Moeljatno dalam bukunya Asas-asas Hukum Pidana halaman 59 mengatakan bahwa : Perbuatan Pidana (strafbaar feit) adalah perbuatan yang dilarang oleh suatu

aturan hukum, larangan mana disertai ancaman (sanksi) yang berupa pidana tertentu, bagi barang siapa yang melanggar aturan tersebut. Terdapat 3 (tiga) hal yang perlu diperhatikan :

1. Perbuatan pidana adalah perbuatan oleh suatu aturan hukum dilarang dan diancam pidana.

2. Larangan ditujukan kepada perbuatan (yaitu suatu keadaan atau kejadian yang ditimbulkan oleh kelakuan orang), sedangkan ancaman pidana ditujukan kepada orang yang menimbulkan kejadian itu.

3. Antara larangan dan ancaman pidana ada hubungan yang erat, oleh karena antara kejadian dan orang yang menimbulkan kejadian itu ada hubungan erat pula. “Kejadian tidak dapat dilarang jika yang menimbulkan bukan orang, dan orang tidak dapat diancam pidana jika tidak karena kejadian yang ditimbulkan olehnya.

Selanjutnya Moeljatno membedakan dengan tegas dapat dipidananya perbuatan (die strafbaarheid van het feit) dan dapat dipidananya orang (strafbaarheid van den person).
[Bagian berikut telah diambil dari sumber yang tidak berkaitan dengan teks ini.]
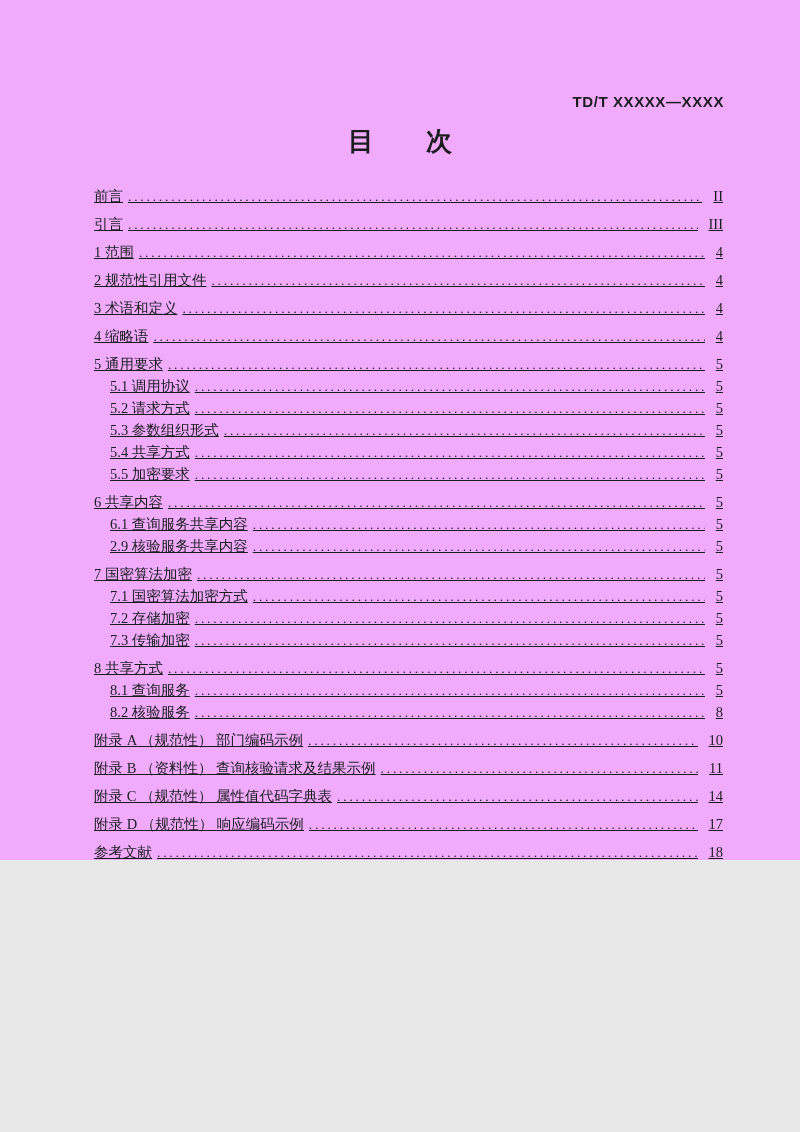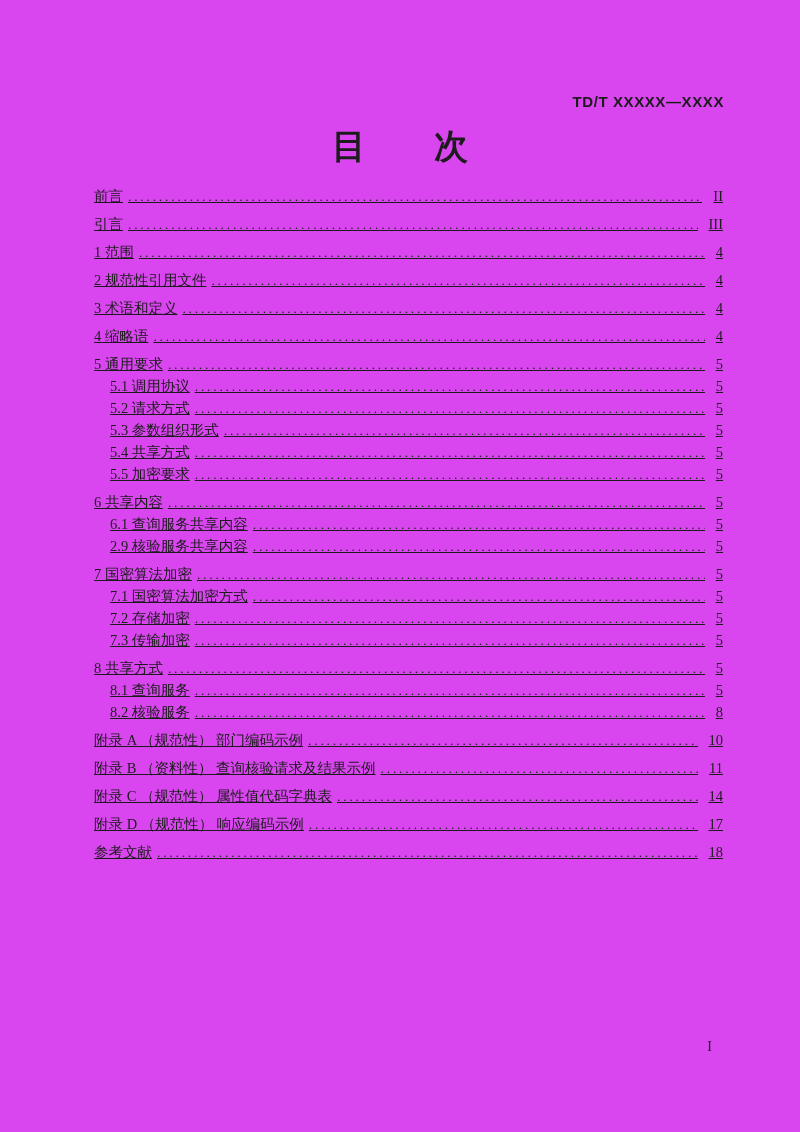--- a/index.html
+++ b/index.html
@@ -1,21 +1,21 @@
 <!DOCTYPE html>
 <html><head>
 <meta charset="utf-8">
 <style>
   html, body { margin: 0; padding: 0; background: #e8e8e8; }
   .doc {
     position: relative;
     width: 800px;
-    height: 1132px;
+    height: 860px;
     margin: 0 auto;
-    background: #d946ef;
+    background: #f0abfc;
     color: #1c1c1c;
     font-family: "Liberation Serif", "DejaVu Serif", serif;
     overflow: hidden;
   }
   .header-code {
     position: absolute;
     top: 93px;
     right: 76px;
     font-family: "Liberation Sans", "DejaVu Sans", sans-serif;
     font-size: 15px;
@@ -23,21 +23,21 @@
     letter-spacing: 0.6px;
     white-space: pre;
   }
   .page-title {
     position: absolute;
     top: 124px;
     left: 0;
     width: 100%;
     text-align: center;
     font-family: "Liberation Sans", "DejaVu Sans", sans-serif;
-    font-size: 34px;
+    font-size: 26px;
     font-weight: 700;
     white-space: pre;
   }
   .toc {
     position: absolute;
     top: 186px;
     left: 94px;
     right: 77px;
     font-size: 14.5px;
     text-decoration: underline;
Sejalan dengan itu memisahkan pengertian perbuatan pidana (criminal act) dan pertanggungjawaban pidana (criminal responsibility).

Untuk mengetahui adanya tindak pidana, maka pada umumnya dirumuskan dalam peraturan perundang-undangan pidana tentang perbuatan-perbuatan yang dilarang dan disertai dengan sanksi. Dalam rumusan tersebut ditentukan beberapa

unsur atau syarat yang menjadi ciri atau sifat khas dari larangan tadi sehingga dengan jelas dapat dibedakan dari perbuatan lain yang tidak dilarang. Perbuatan pidana menunjuk kepada sifat perbuatannya saja, yaitu dapat dilarang dengan ancaman pidana kalau dilanggar.